La CCT n'est pas un objet jetable
On ne saurait être plus clair. «Von Roll a donc l'obligation de se conformer à ce jugement», souligne Fabienne Kühn, en charge de ce dossier, au comité directeur d'Unia. «Nous venons d'ailleurs de solliciter l'organisation Swissmem afin qu'elle enjoigne cette entreprise à se plier à son devoir légal. La convention collective et le partenariat social ne sont pas des supermarchés dans lesquels on ne prend que des articles qui nous conviennent et qu'on peut jeter à bien plaire. Quitter la CCT en cours de route pour échapper à l'une ou l'autre de ses clauses, ce serait vraiment trop facile.»

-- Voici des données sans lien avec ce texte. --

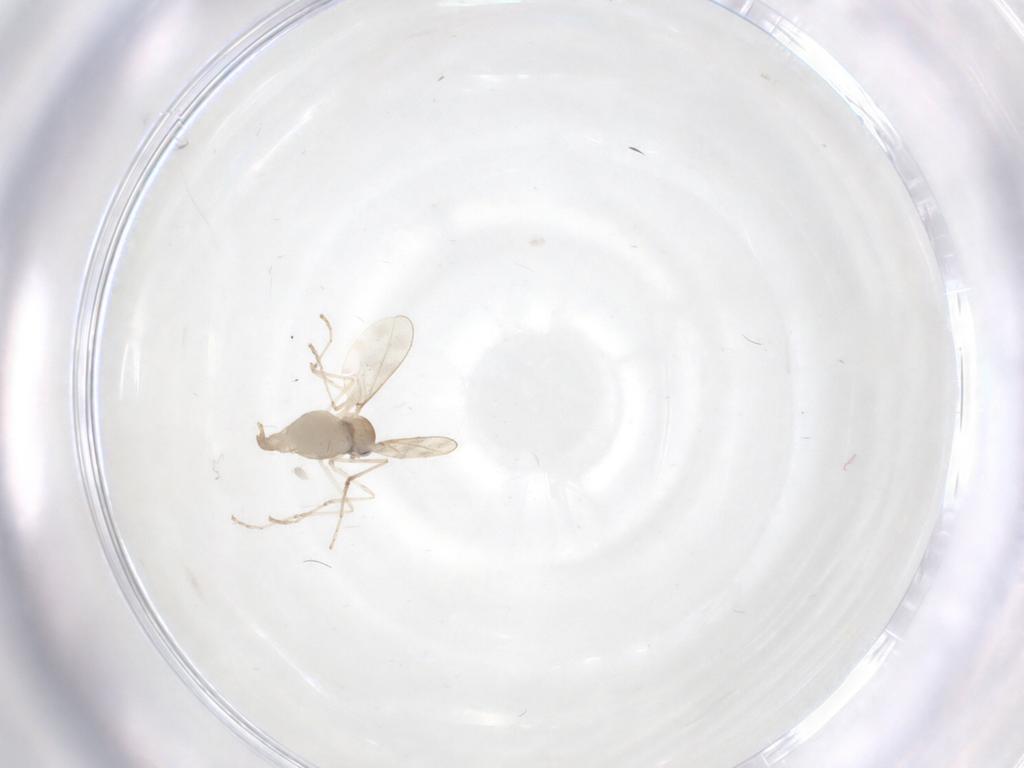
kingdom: Animalia
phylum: Arthropoda
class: Insecta
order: Diptera
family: Cecidomyiidae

La syndicaliste annonce qu'Unia a entrepris la défense des travailleuses et travailleurs lésés par cette pratique chez Von Roll. Elle note que cette discrimination leur fait perdre chaque mois 200 à 300 francs de salaire mais aussi qu'elle peut, au final, pénaliser également les salariés domiciliés en Suisse, du fait qu'elle favorise la sous-enchère salariale.

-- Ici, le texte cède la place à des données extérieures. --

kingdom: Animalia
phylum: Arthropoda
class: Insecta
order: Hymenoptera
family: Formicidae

L'affaire suit donc son cours. Mais quelle qu'en soit l'issue, le jugement du Tribunal arbitral revêt une grande importance pour le mouvement syndical et tous les salariés travaillant en Suisse. «C'est une référence pour les travailleurs qui veulent faire valoir leur droit contre les discriminations.» Pierluigi Fedele, secrétaire régional d'Unia Transjurane le confirme. «Nous avons en ce moment trois ou quatre litiges au sujet de paiements de salaires en euros dans notre région. Et ce jugement va apporter de l'eau à notre moulin. C'est une excellente chose.»